Un homme de 48 ans, chauffeur de bus à Narbonne, a été mis en examen pour viols et agressions sexuelles sur ses deux filles mineures. Placé en détention provisoire depuis le 6 août 2026 dans l’Aude, il est soupçonné d’avoir commis ces actes sur une période s’étalant sur plusieurs années. Selon Ouest France, les investigations se poursuivent pour établir l’étendue exacte des faits et identifier d’éventuelles autres victimes.

Ce qu'il faut retenir

  • Un chauffeur de bus de 48 ans, domicilié à Narbonne, mis en examen pour viols et agressions sexuelles sur ses deux filles mineures.
  • Les faits présumés se seraient déroulés sur plusieurs années, selon les premiers éléments de l’enquête.
  • L’homme a été placé en détention provisoire depuis le 6 août 2026 dans le département de l’Aude.
  • Les autorités judiciaires n’ont pas encore communiqué le nombre exact d’agressions ou la durée précise de la période concernée.

Une enquête en cours après le dépôt de plainte

Les faits ont été révélés à la suite du dépôt d’une plainte par l’une des filles majeures de l’accusé. D’après Ouest France, les investigations ont été lancées par le parquet de Narbonne, qui a confié l’affaire à la brigade de gendarmerie locale. Les enquêteurs recueillent actuellement les témoignages des victimes présumées ainsi que des éléments matériels pour étayer les charges.

Côté procédure, l’homme a été présenté au procureur de la République dans les 48 heures suivant son placement en garde à vue, conformément à la procédure pénale française. Sa mise en examen intervient après un premier interrogatoire, au cours duquel il aurait reconnu certains éléments avant de se rétracter partiellement. Les avocats des parties civiles n’ont pas encore réagi publiquement à cette affaire.

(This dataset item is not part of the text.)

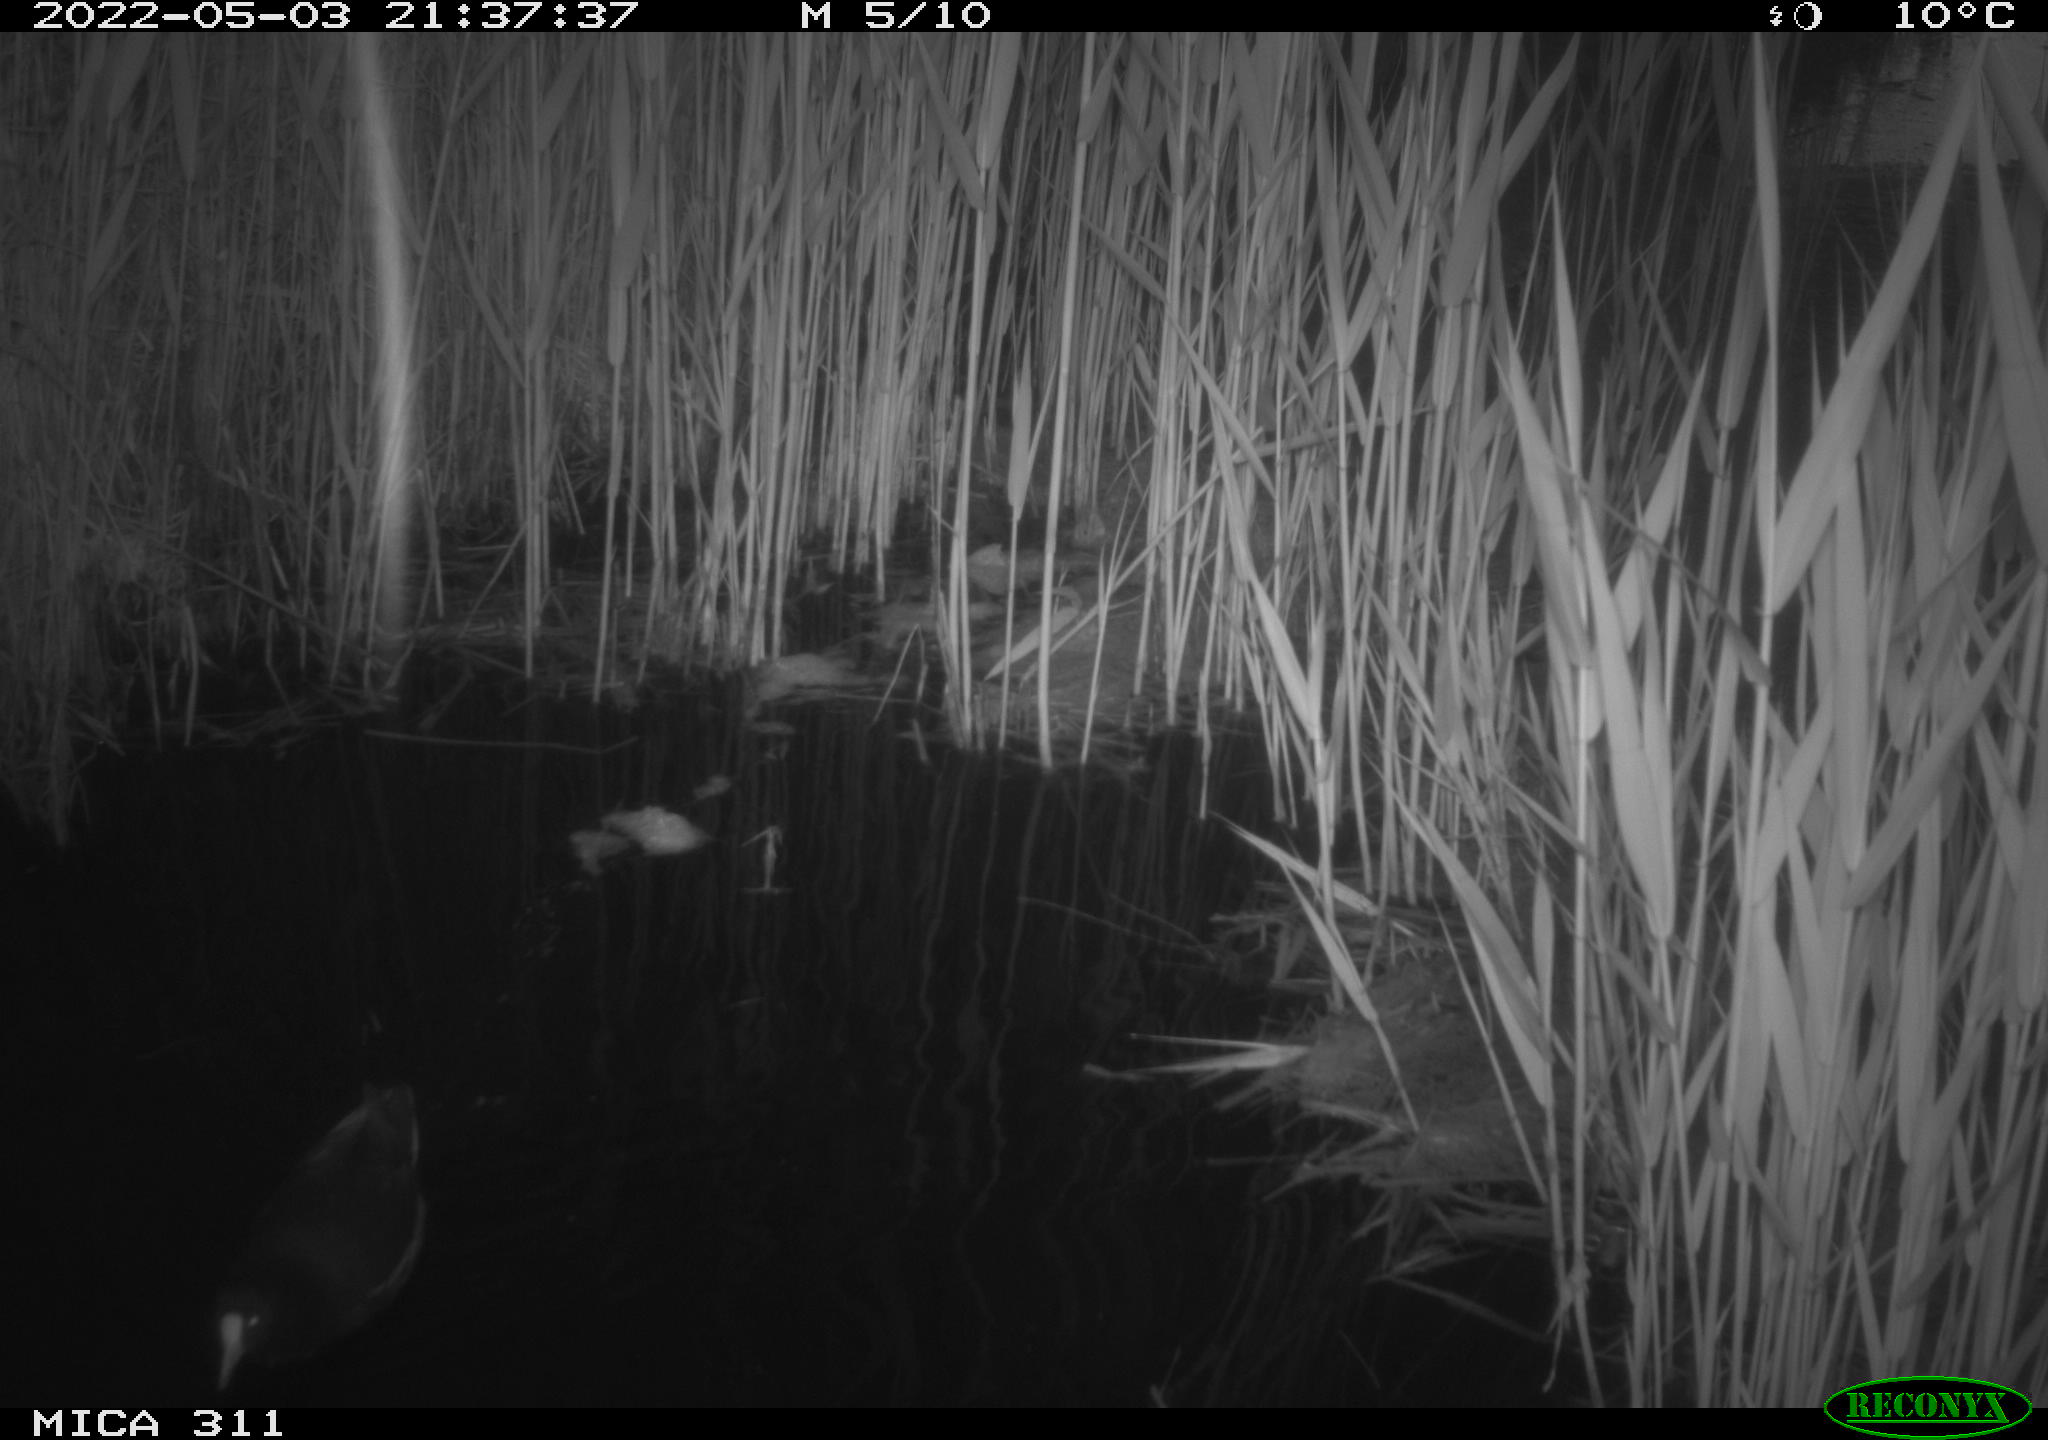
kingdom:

Un contexte familial et professionnel déjà scruté

Les premières investigations ont permis d’établir que l’accusé exerçait comme chauffeur de bus dans une entreprise locale depuis plus de dix ans. Ses collègues et supérieurs hiérarchiques ont été entendus par les gendarmes, mais aucune information n’a filtré concernant d’éventuelles réactions internes ou mesures prises par l’employeur. D’après les premières investigations, l’homme vivait avec ses filles et leur mère, séparée depuis plusieurs années, avant les faits présumés.

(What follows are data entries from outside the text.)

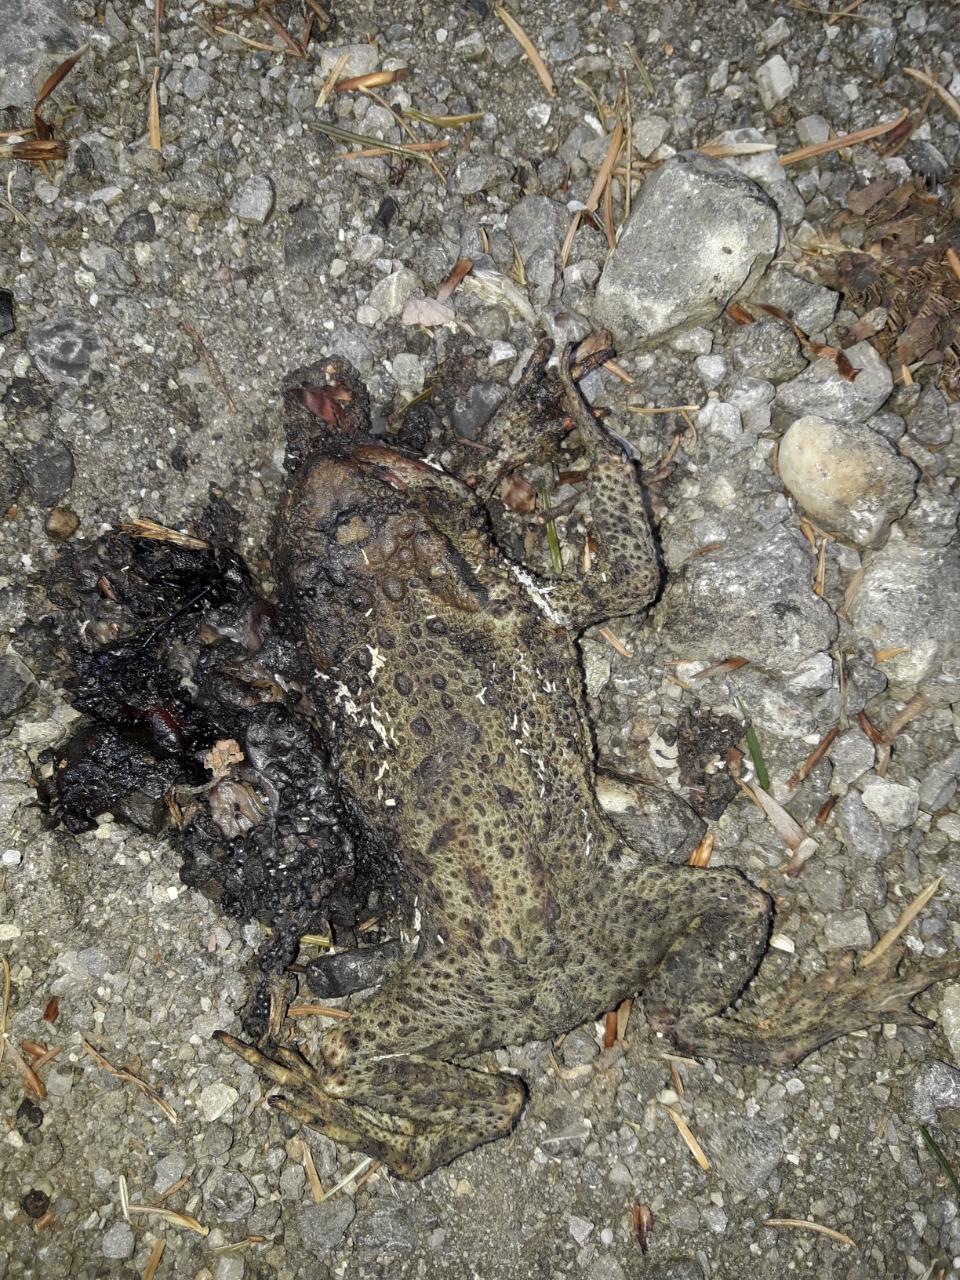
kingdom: Animalia
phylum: Chordata
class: Amphibia
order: Anura
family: Bufonidae
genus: Bufo
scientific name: Bufo bufo
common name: Common toad
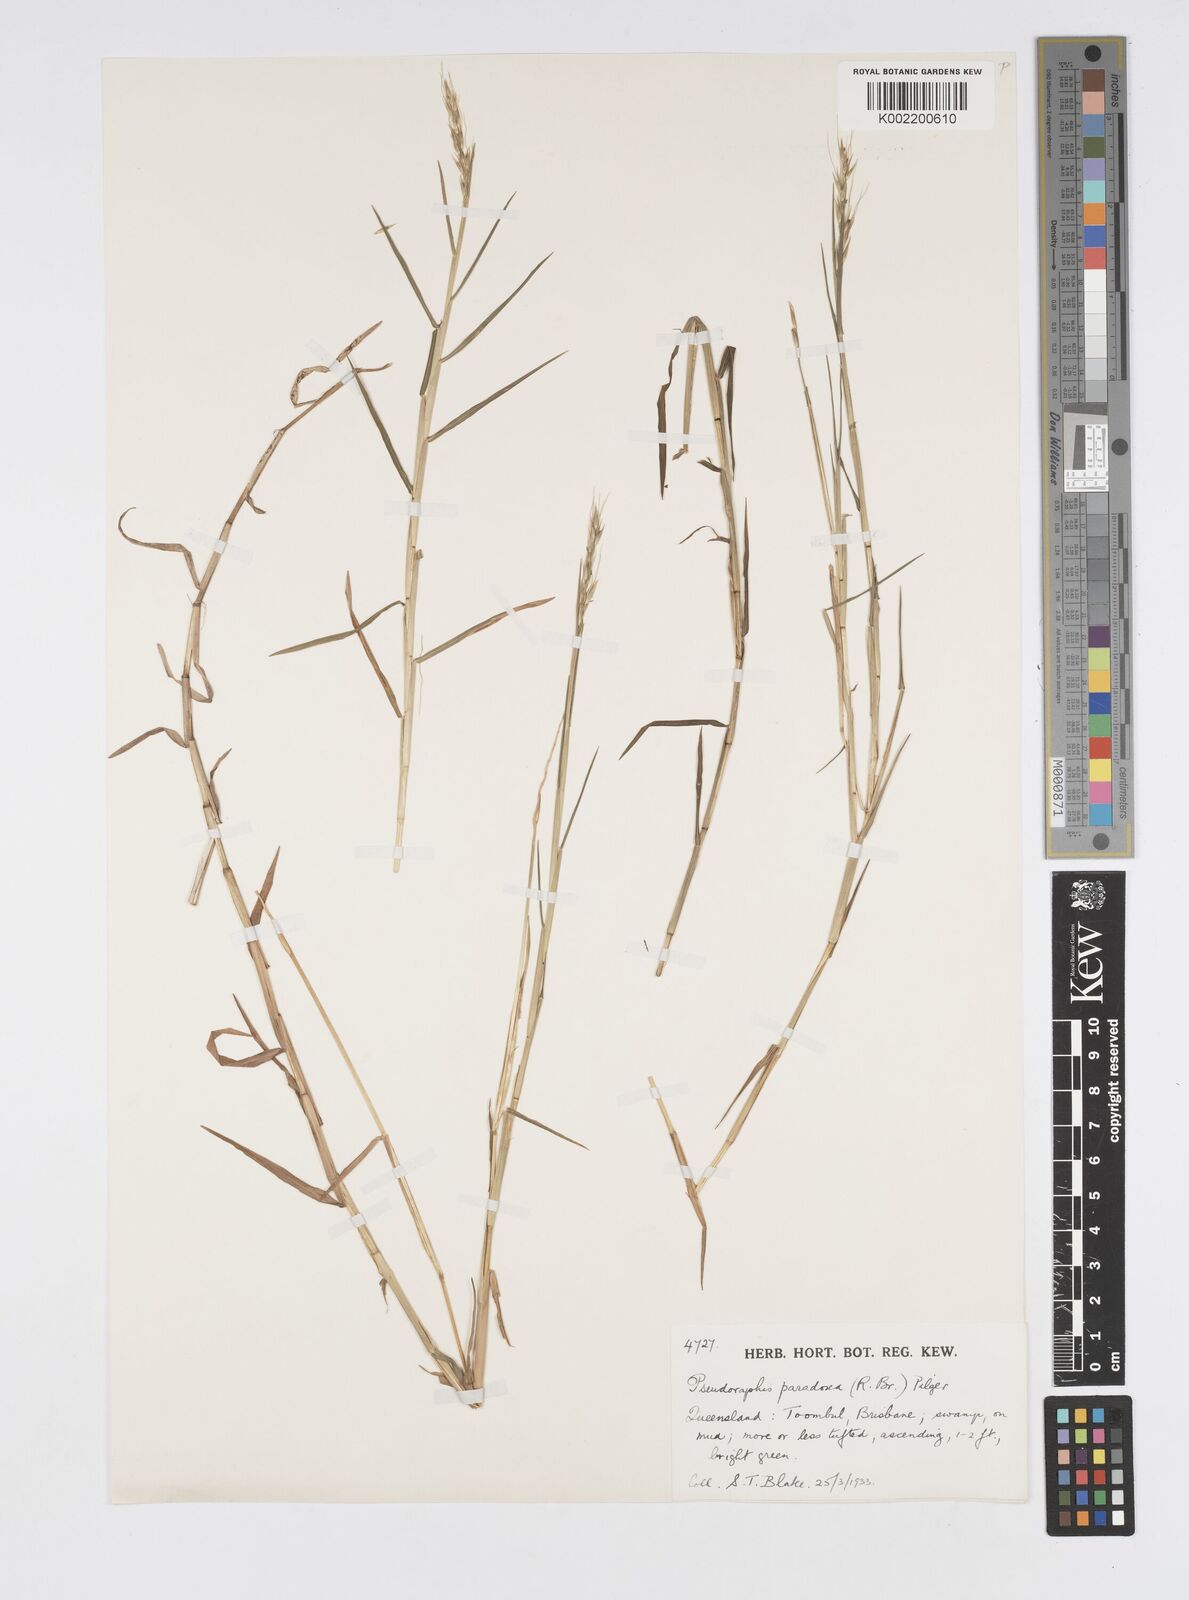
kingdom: Plantae
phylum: Tracheophyta
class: Liliopsida
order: Poales
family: Poaceae
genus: Pseudoraphis
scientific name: Pseudoraphis paradoxa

Côté voisinage, plusieurs habitants de Narbonne ont exprimé leur stupeur à Ouest France, décrivant un homme « discret » et « sans histoire ». Aucun antécédent judiciaire n’est mentionné dans les registres accessibles au public pour l’accusé. Les enquêteurs explorent désormais la piste d’éventuelles autres victimes, notamment au sein de la famille élargie ou de l’entourage proche.

Et maintenant ?

L’enquête devrait se poursuivre dans les prochaines semaines, avec notamment des expertises psychologiques des victimes présumées et une analyse des télécommunications de l’accusé. Une reconstitution des faits pourrait être organisée si les éléments le permettent. Le parquet de Narbonne n’a pas encore fixé de date pour l’éventuel renvoi de l’affaire devant le tribunal correctionnel ou la cour d’assises. Selon les premiers éléments, les victimes présumées seraient accompagnées par des associations spécialisées dans l’accompagnement des victimes de violences sexuelles.

Les violences intrafamiliales, un fléau persistant

Cette affaire rappelle l’ampleur des violences intrafamiliales en France, où près de 149 000 mineurs étaient signalés comme victimes de violences en 2024, selon les dernières statistiques du ministère de la Justice. Les viols et agressions sexuelles en milieu familial représentent une part importante de ces signalements, bien que le chiffre noir reste élevé en raison de la difficulté à porter plainte dans ce contexte. Les associations appellent régulièrement à renforcer la formation des professionnels de santé, de l’éducation et de la justice pour mieux repérer et prendre en charge ces situations.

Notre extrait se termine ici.